** ASSIGNMENT **
Please copy the last part of the entries exactly: the line that has "làm tim anh" and every line up to and including the end, nothing more.

(Stored data entries)
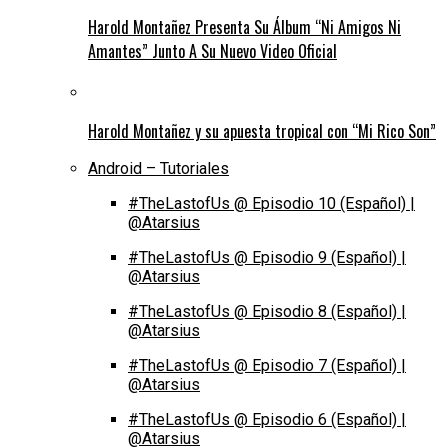
Harold Montañez Presenta Su Álbum “Ni Amigos Ni
Amantes” Junto A Su Nuevo Video Oficial
Harold Montañez y su apuesta tropical con “Mi Rico Son”
Android – Tutoriales
#TheLastofUs @ Episodio 10 (Español) |
@Atarsius
#TheLastofUs @ Episodio 9 (Español) |
@Atarsius
#TheLastofUs @ Episodio 8 (Español) |
@Atarsius
#TheLastofUs @ Episodio 7 (Español) |
@Atarsius
#TheLastofUs @ Episodio 6 (Español) |
@Atarsius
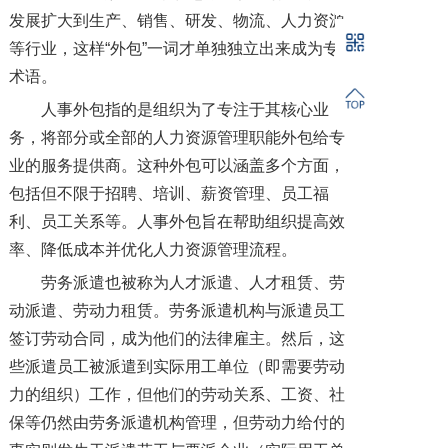
发展扩大到生产、销售、研发、物流、人力资源
等行业，这样“外包”一词才单独独立出来成为专业
术语。
人事外包指的是组织为了专注于其核心业
务，将部分或全部的人力资源管理职能外包给专
业的服务提供商。这种外包可以涵盖多个方面，
包括但不限于招聘、培训、薪资管理、员工福
利、员工关系等。人事外包旨在帮助组织提高效
率、降低成本并优化人力资源管理流程。
劳务派遣也被称为人才派遣、人才租赁、劳
动派遣、劳动力租赁。劳务派遣机构与派遣员工
签订劳动合同，成为他们的法律雇主。然后，这
些派遣员工被派遣到实际用工单位（即需要劳动
力的组织）工作，但他们的劳动关系、工资、社
保等仍然由劳务派遣机构管理，但劳动力给付的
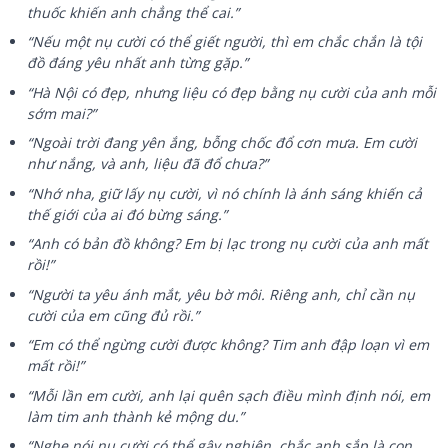
thuốc khiến anh chẳng thể cai.”
“Nếu một nụ cười có thể giết người, thì em chắc chắn là tội
đồ đáng yêu nhất anh từng gặp.”
“Hà Nội có đẹp, nhưng liệu có đẹp bằng nụ cười của anh mỗi
sớm mai?”
“Ngoài trời đang yên ắng, bỗng chốc đổ cơn mưa. Em cười
như nắng, và anh, liệu đã đổ chưa?”
“Nhớ nha, giữ lấy nụ cười, vì nó chính là ánh sáng khiến cả
thế giới của ai đó bừng sáng.”
“Anh có bản đồ không? Em bị lạc trong nụ cười của anh mất
rồi!”
“Người ta yêu ánh mắt, yêu bờ môi. Riêng anh, chỉ cần nụ
cười của em cũng đủ rồi.”
“Em có thể ngừng cười được không? Tim anh đập loạn vì em
mất rồi!”
“Mỗi lần em cười, anh lại quên sạch điều mình định nói, em
làm tim anh thành kẻ mộng du.”
“Nghe nói nụ cười có thể gây nghiện, chắc anh sắp là con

** EXPECTED ANSWER **
làm tim anh thành kẻ mộng du.”
“Nghe nói nụ cười có thể gây nghiện, chắc anh sắp là con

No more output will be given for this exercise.